Nate Campbell-Joan Guzman
Campbell: A
Guzman: F(’d)
On another network, in another part of the country, Mississippi fight fans were treated to an ESPN2 level main event on a Showtime card with WBC Jr. Welterweight titlist Timothy Bradley making easy work of Edner Cherry. It wasn’t supposed to be that way.
The inability of Joan Guzman to make weight and then to make the fight with WBA/WBO/IBF Lightweight beltholder Nate Campbell was ugly stuff and has been well covered here at BoxingScene (seriously…links abound on the main page). So why dish grades at all?
Because the behavior of Nate Campbell in his interview on Showtime merited it. He was composed and professional, masking the bitter disappointment this had to bring.
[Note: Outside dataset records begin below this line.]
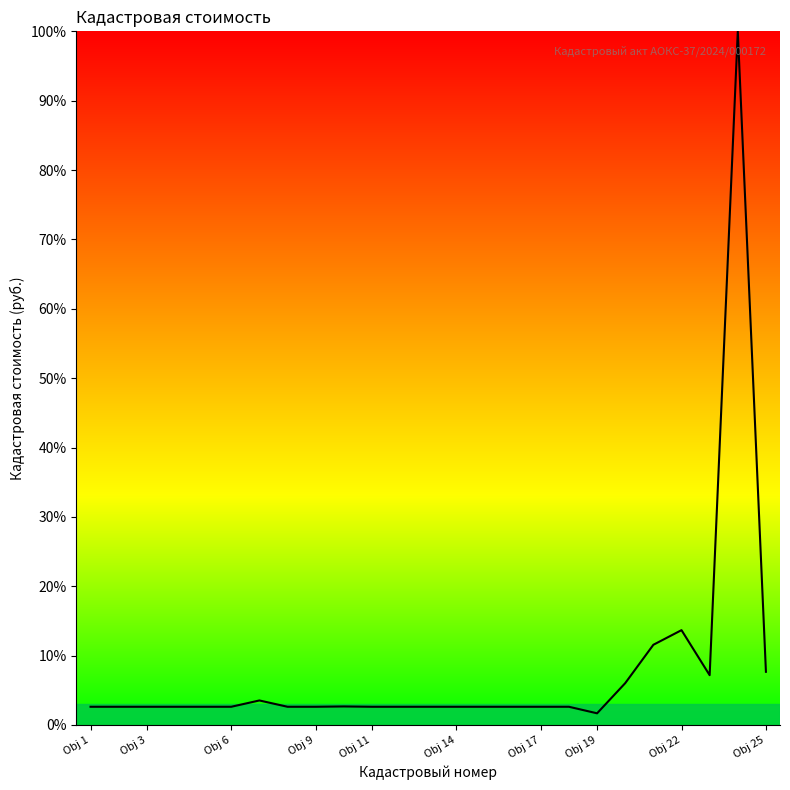

What is the difference between the maximum and minimum values?

98.3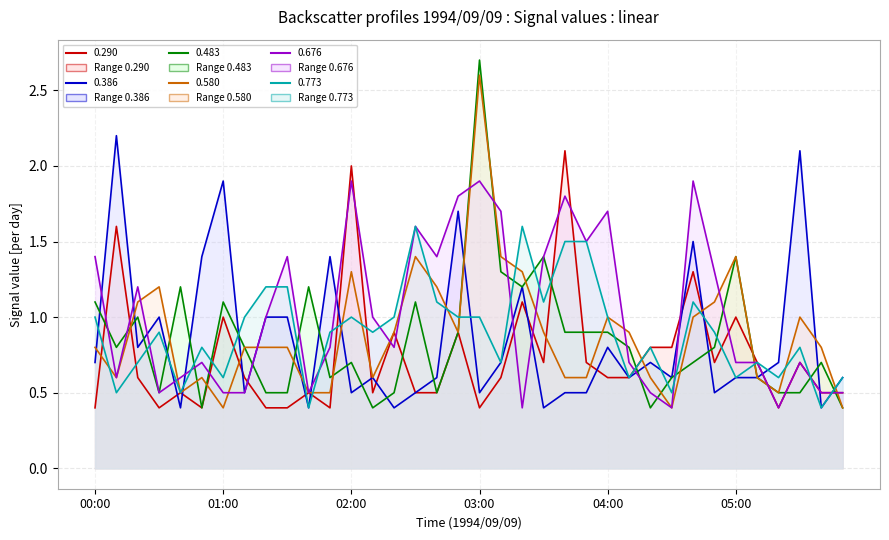

Reading right to left, list all the values displayed in this chart.

0.290: 05:50=0.5	05:40=0.5	05:30=0.7	05:20=0.4	05:10=0.7	05:00=1.0	04:50=0.7	04:40=1.3	04:30=0.8	04:20=0.8	04:10=0.6	04:00=0.6	03:50=0.7	03:40=2.1	03:30=0.7	03:20=1.1	03:10=0.6	03:00=0.4	02:50=0.9	02:40=0.5	02:30=0.5	02:20=0.9	02:10=0.5	02:00=2.0	01:50=0.4	01:40=0.5	01:30=0.4	01:20=0.4	01:10=0.6	01:00=1.0	00:50=0.4	00:40=0.5	00:30=0.4	00:20=0.6	00:10=1.6	00:00=0.4
0.386: 05:50=0.6	05:40=0.4	05:30=2.1	05:20=0.7	05:10=0.6	05:00=0.6	04:50=0.5	04:40=1.5	04:30=0.6	04:20=0.7	04:10=0.6	04:00=0.8	03:50=0.5	03:40=0.5	03:30=0.4	03:20=1.2	03:10=0.7	03:00=0.5	02:50=1.7	02:40=0.6	02:30=0.5	02:20=0.4	02:10=0.6	02:00=0.5	01:50=1.4	01:40=0.4	01:30=1.0	01:20=1.0	01:10=0.5	01:00=1.9	00:50=1.4	00:40=0.4	00:30=1.0	00:20=0.8	00:10=2.2	00:00=0.7
0.483: 05:50=0.4	05:40=0.7	05:30=0.5	05:20=0.5	05:10=0.6	05:00=1.4	04:50=0.8	04:40=0.7	04:30=0.6	04:20=0.4	04:10=0.8	04:00=0.9	03:50=0.9	03:40=0.9	03:30=1.4	03:20=1.2	03:10=1.3	03:00=2.7	02:50=0.9	02:40=0.5	02:30=1.1	02:20=0.5	02:10=0.4	02:00=0.7	01:50=0.6	01:40=1.2	01:30=0.5	01:20=0.5	01:10=0.8	01:00=1.1	00:50=0.4	00:40=1.2	00:30=0.5	00:20=1.0	00:10=0.8	00:00=1.1
0.580: 05:50=0.4	05:40=0.8	05:30=1.0	05:20=0.5	05:10=0.6	05:00=1.4	04:50=1.1	04:40=1.0	04:30=0.4	04:20=0.6	04:10=0.9	04:00=1.0	03:50=0.6	03:40=0.6	03:30=0.9	03:20=1.3	03:10=1.4	03:00=2.6	02:50=0.9	02:40=1.2	02:30=1.4	02:20=0.9	02:10=0.6	02:00=1.3	01:50=0.5	01:40=0.5	01:30=0.8	01:20=0.8	01:10=0.8	01:00=0.4	00:50=0.6	00:40=0.5	00:30=1.2	00:20=1.1	00:10=0.6	00:00=0.8
0.676: 05:50=0.5	05:40=0.5	05:30=0.7	05:20=0.4	05:10=0.7	05:00=0.7	04:50=1.3	04:40=1.9	04:30=0.4	04:20=0.5	04:10=0.7	04:00=1.7	03:50=1.5	03:40=1.8	03:30=1.4	03:20=0.4	03:10=1.7	03:00=1.9	02:50=1.8	02:40=1.4	02:30=1.6	02:20=0.8	02:10=1.0	02:00=1.9	01:50=0.8	01:40=0.5	01:30=1.4	01:20=1.0	01:10=0.5	01:00=0.5	00:50=0.7	00:40=0.6	00:30=0.5	00:20=1.2	00:10=0.6	00:00=1.4
0.773: 05:50=0.6	05:40=0.4	05:30=0.8	05:20=0.6	05:10=0.7	05:00=0.6	04:50=0.9	04:40=1.1	04:30=0.5	04:20=0.8	04:10=0.6	04:00=1.0	03:50=1.5	03:40=1.5	03:30=1.1	03:20=1.6	03:10=0.7	03:00=1.0	02:50=1.0	02:40=1.1	02:30=1.6	02:20=1.0	02:10=0.9	02:00=1.0	01:50=0.9	01:40=0.4	01:30=1.2	01:20=1.2	01:10=1.0	01:00=0.6	00:50=0.8	00:40=0.5	00:30=0.9	00:20=0.7	00:10=0.5	00:00=1.0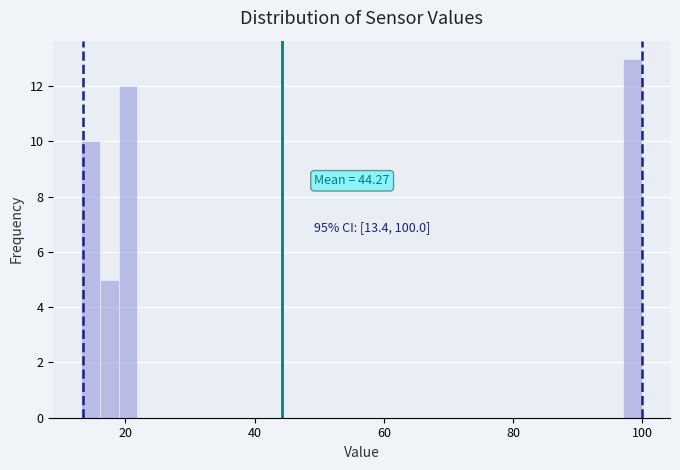

Read against the x-axis, roughly where is the centre of the tallest bar?

98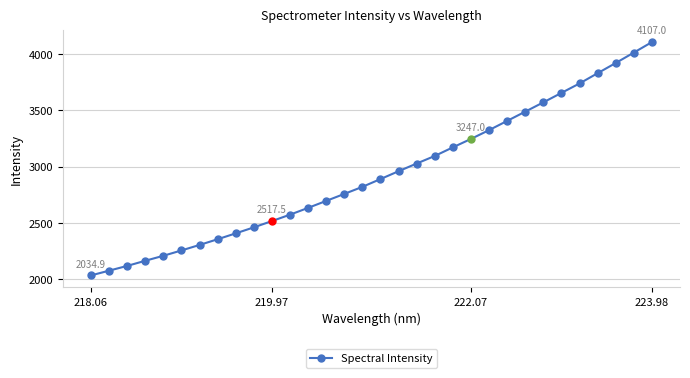

What is the difference between the maximum and minimum values?

2072.1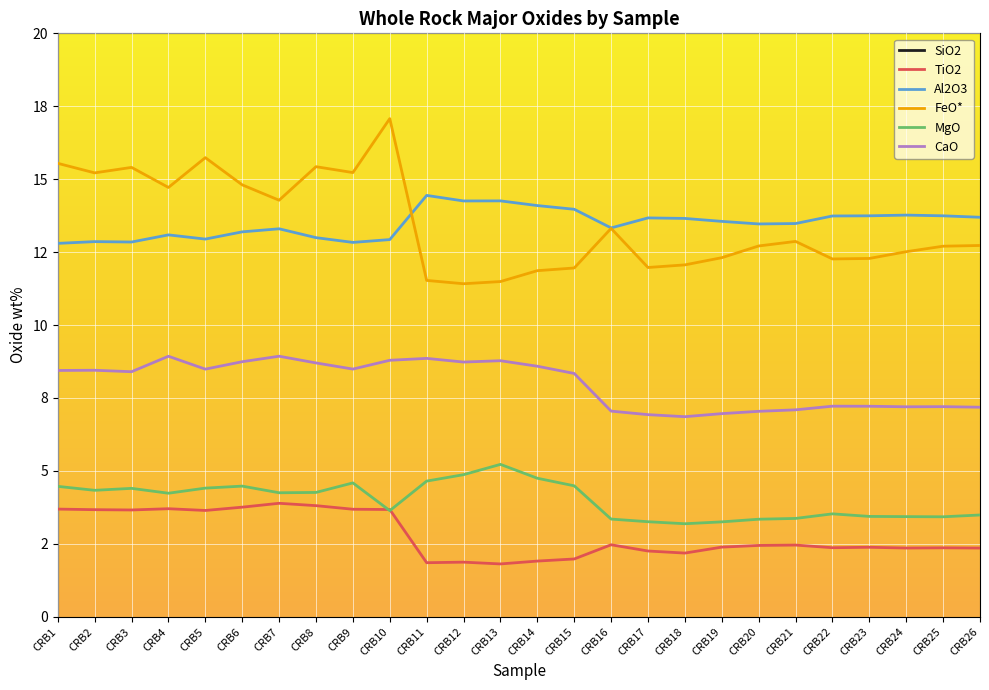

At which label is FeO* closest to 14?

CRB7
He needed Guzman to polish his 2007, make his case for Fighter of the Year, and further his position in hopes of a serious money fight in 2009. He’s already got most of the division’s best fighters walled away from him in one way or another by Golden Boy Promotions and decreased visibility doesn’t help in shaming the shameful strategy of avoidance going on under a banner constantly spouting ‘the best need to fight the best.’ Marquez has histories claim to the Lightweight title, but Campbell’s win over Juan Diaz gave him the rights to feel like the people’s champ.
The debate will rage on. Marquez might be headed towards Juan Diaz while Campbell faces IBF mandatory Ali Funeka and perhaps even Marco Antonio Barrera. He and Campbell now share promoter Don King and the King could certainly sell that one.
For Guzman, this is a disaster the affects of which won’t be fully known until later. Already 32, his body will likely now reinflate during a suspension and, while he might walk around heavy, the former Jr. Featherweight titlist is unlikely to fit in well north of the Lightweight class. Lots of Boxing watchers are suckers for fighters who are avoided, romanticizing the big chance. Not many fighters who get their big chance after a decade of waiting so completely dump on it. That said, Guzman can’t weather this alone. His managers, trainers and promoters had to know, or should have known, what was going on behind the scenes. He never should have been allowed on that scale. They are as guilty as the fighter but, as is too often the case, the fighter will eat the burden alone.
It wasn’t enough to ruin an otherwise solid weekend, but it does remind of what kind of business Boxing can sink to sometimes.